Prompt:
Only a number is expected: how many lines in these records mention the word "entry"?

Available data:
________________________

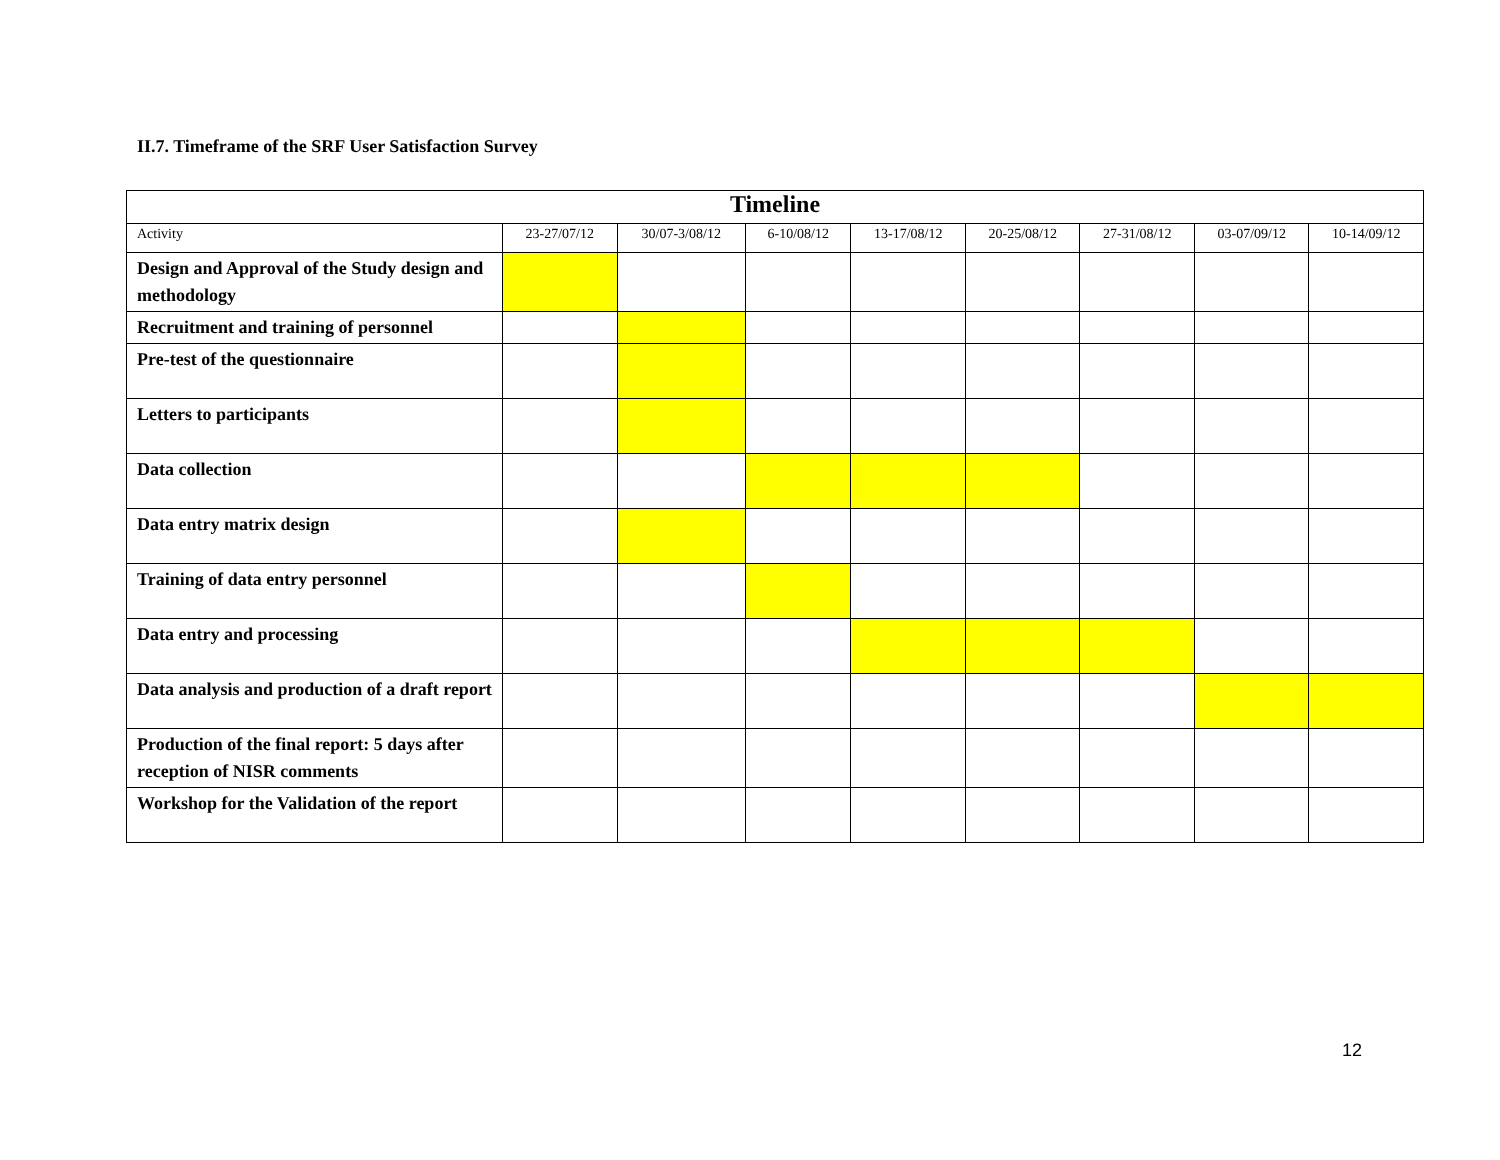II.7. Timeframe of the SRF User Satisfaction Survey
| Timeline | | | | | | | | |
| --- | --- | --- | --- | --- | --- | --- | --- | --- |
| Activity | 23-27/07/12 | 30/07-3/08/12 | 6-10/08/12 | 13-17/08/12 | 20-25/08/12 | 27-31/08/12 | 03-07/09/12 | 10-14/09/12 |
| Design and Approval of the Study design and methodology | | | | | | | | |
| Recruitment and training of personnel | | | | | | | | |
| Pre-test of the questionnaire | | | | | | | | |
| Letters to participants | | | | | | | | |
| Data collection | | | | | | | | |
| Data entry matrix design | | | | | | | | |
| Training of data entry personnel | | | | | | | | |
| Data entry and processing | | | | | | | | |
| Data analysis and production of a draft report | | | | | | | | |
| Production of the final report: 5 days after reception of NISR comments | | | | | | | | |
| Workshop for the Validation of the report | | | | | | | | |
12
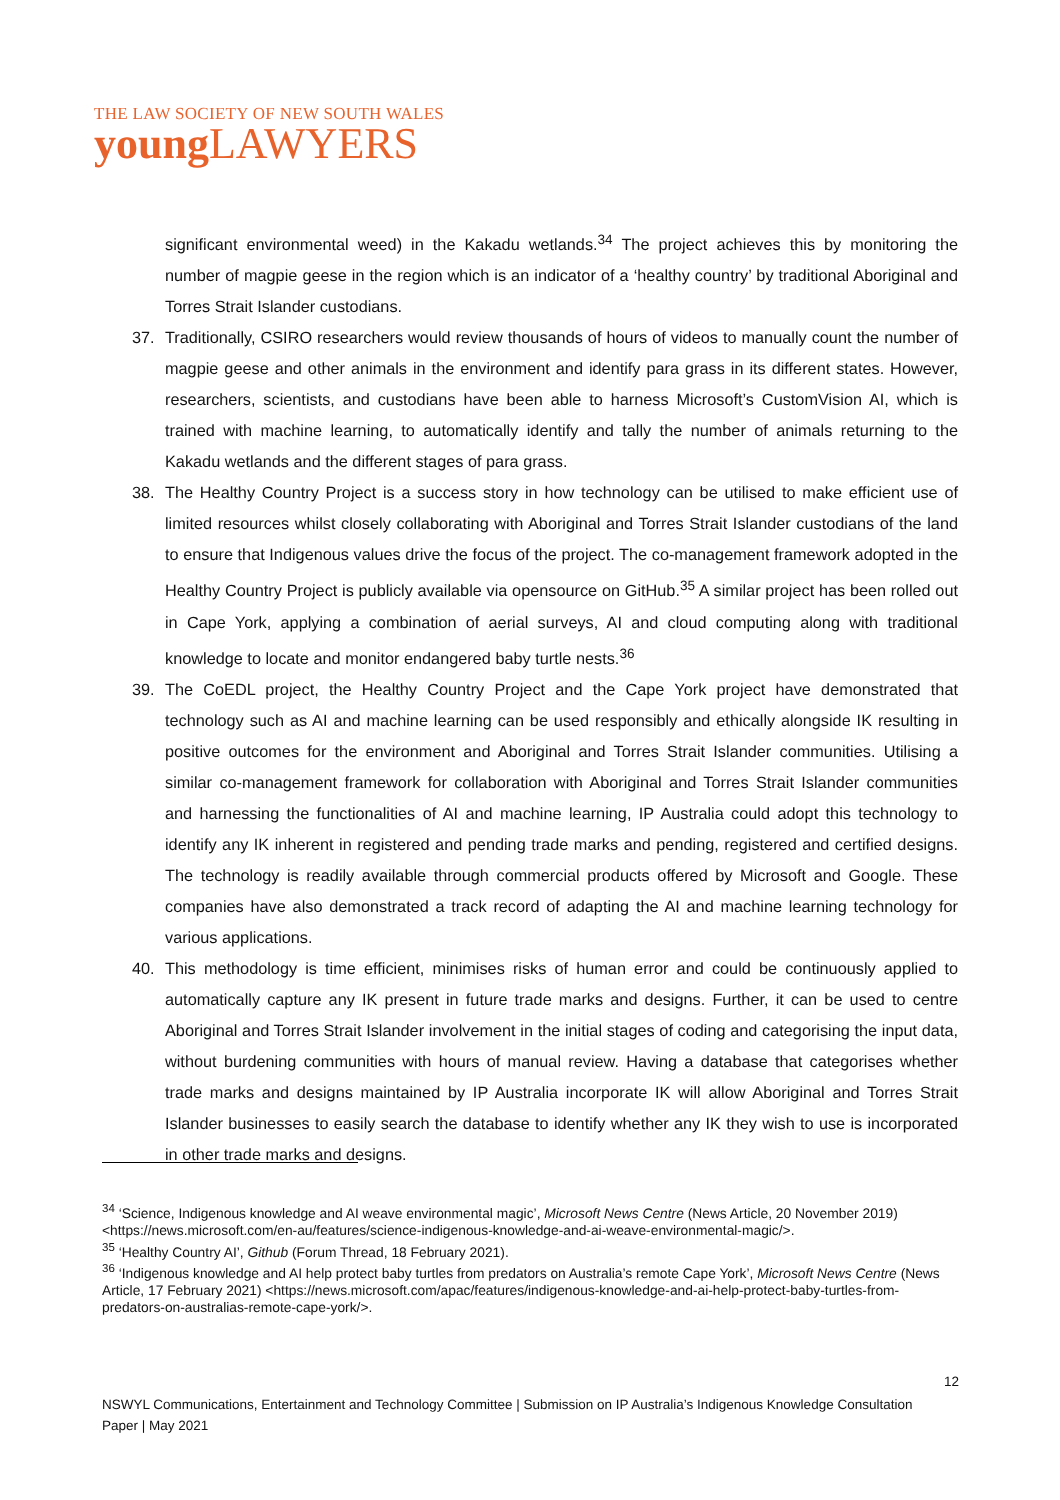THE LAW SOCIETY OF NEW SOUTH WALES
youngLAWYERS
significant environmental weed) in the Kakadu wetlands.<sup>34</sup> The project achieves this by monitoring the number of magpie geese in the region which is an indicator of a ‘healthy country’ by traditional Aboriginal and Torres Strait Islander custodians.
37. Traditionally, CSIRO researchers would review thousands of hours of videos to manually count the number of magpie geese and other animals in the environment and identify para grass in its different states. However, researchers, scientists, and custodians have been able to harness Microsoft’s CustomVision AI, which is trained with machine learning, to automatically identify and tally the number of animals returning to the Kakadu wetlands and the different stages of para grass.
38. The Healthy Country Project is a success story in how technology can be utilised to make efficient use of limited resources whilst closely collaborating with Aboriginal and Torres Strait Islander custodians of the land to ensure that Indigenous values drive the focus of the project. The co-management framework adopted in the Healthy Country Project is publicly available via opensource on GitHub.<sup>35</sup> A similar project has been rolled out in Cape York, applying a combination of aerial surveys, AI and cloud computing along with traditional knowledge to locate and monitor endangered baby turtle nests.<sup>36</sup>
39. The CoEDL project, the Healthy Country Project and the Cape York project have demonstrated that technology such as AI and machine learning can be used responsibly and ethically alongside IK resulting in positive outcomes for the environment and Aboriginal and Torres Strait Islander communities. Utilising a similar co-management framework for collaboration with Aboriginal and Torres Strait Islander communities and harnessing the functionalities of AI and machine learning, IP Australia could adopt this technology to identify any IK inherent in registered and pending trade marks and pending, registered and certified designs. The technology is readily available through commercial products offered by Microsoft and Google. These companies have also demonstrated a track record of adapting the AI and machine learning technology for various applications.
40. This methodology is time efficient, minimises risks of human error and could be continuously applied to automatically capture any IK present in future trade marks and designs. Further, it can be used to centre Aboriginal and Torres Strait Islander involvement in the initial stages of coding and categorising the input data, without burdening communities with hours of manual review. Having a database that categorises whether trade marks and designs maintained by IP Australia incorporate IK will allow Aboriginal and Torres Strait Islander businesses to easily search the database to identify whether any IK they wish to use is incorporated in other trade marks and designs.
<sup>34</sup> ‘Science, Indigenous knowledge and AI weave environmental magic’, Microsoft News Centre (News Article, 20 November 2019) <https://news.microsoft.com/en-au/features/science-indigenous-knowledge-and-ai-weave-environmental-magic/>.
<sup>35</sup> ‘Healthy Country AI’, Github (Forum Thread, 18 February 2021).
<sup>36</sup> ‘Indigenous knowledge and AI help protect baby turtles from predators on Australia’s remote Cape York’, Microsoft News Centre (News Article, 17 February 2021) <https://news.microsoft.com/apac/features/indigenous-knowledge-and-ai-help-protect-baby-turtles-from-predators-on-australias-remote-cape-york/>.
12
NSWYL Communications, Entertainment and Technology Committee | Submission on IP Australia’s Indigenous Knowledge Consultation Paper | May 2021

________________________

Answer to the problem:
3